──────── AVAILABLE DATA ────────

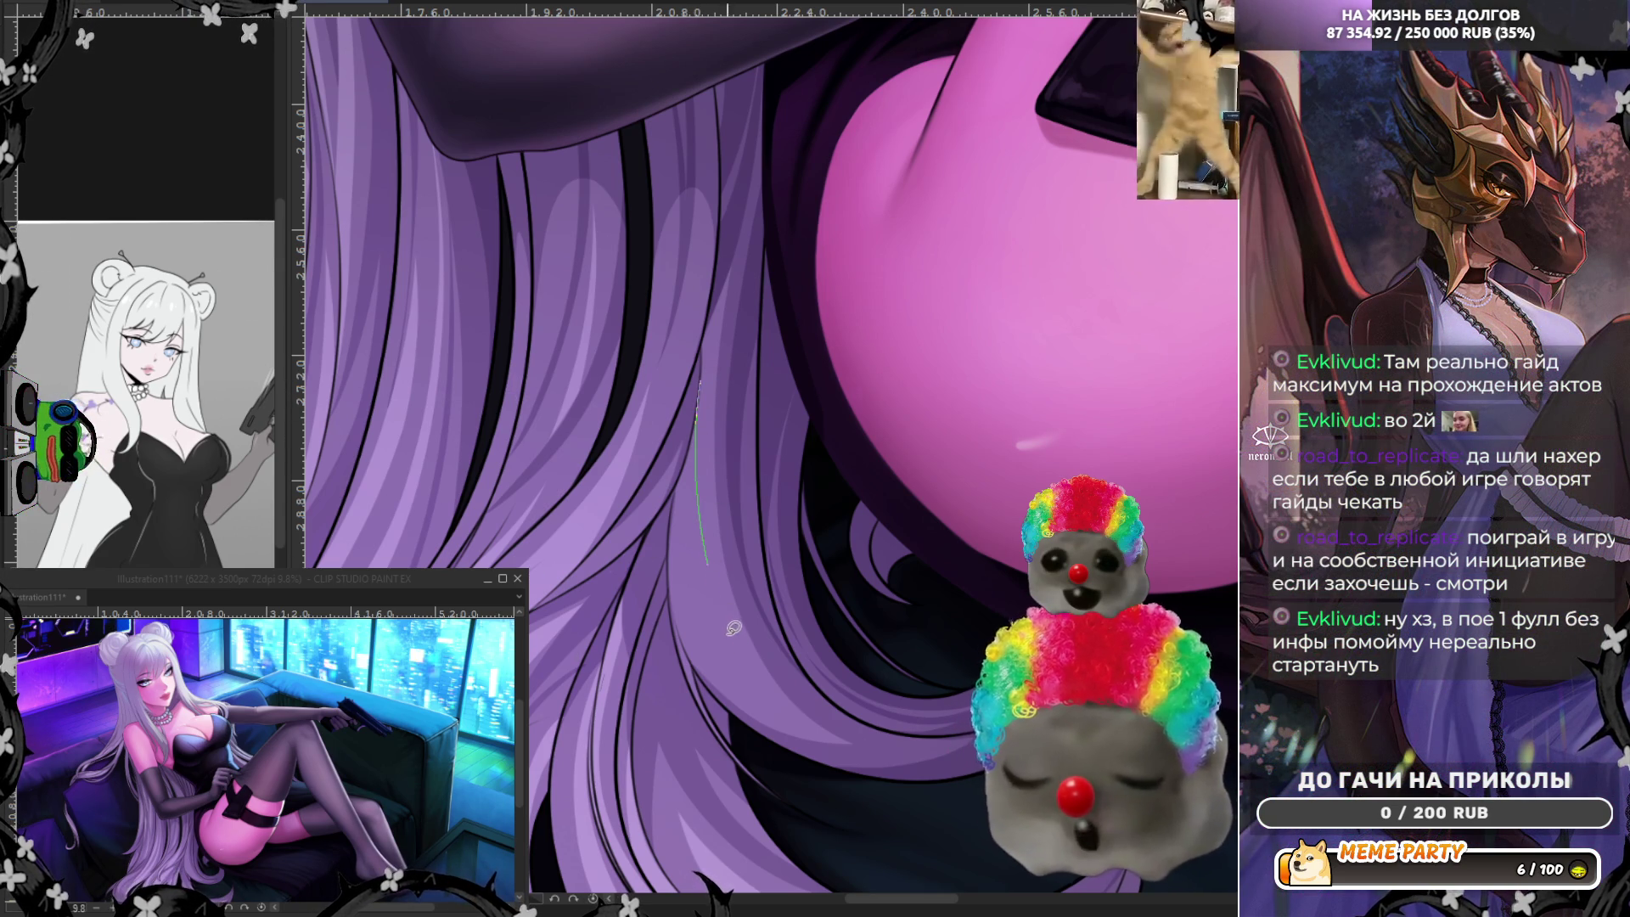
left_click_drag(693, 550, 759, 716)
key("ctrl+z")
key("ctrl+z")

────────

What is needed is the listing above, repeated verbatim, without its images.

left_click_drag(693, 550, 759, 716)
key("ctrl+z")
key("ctrl+z")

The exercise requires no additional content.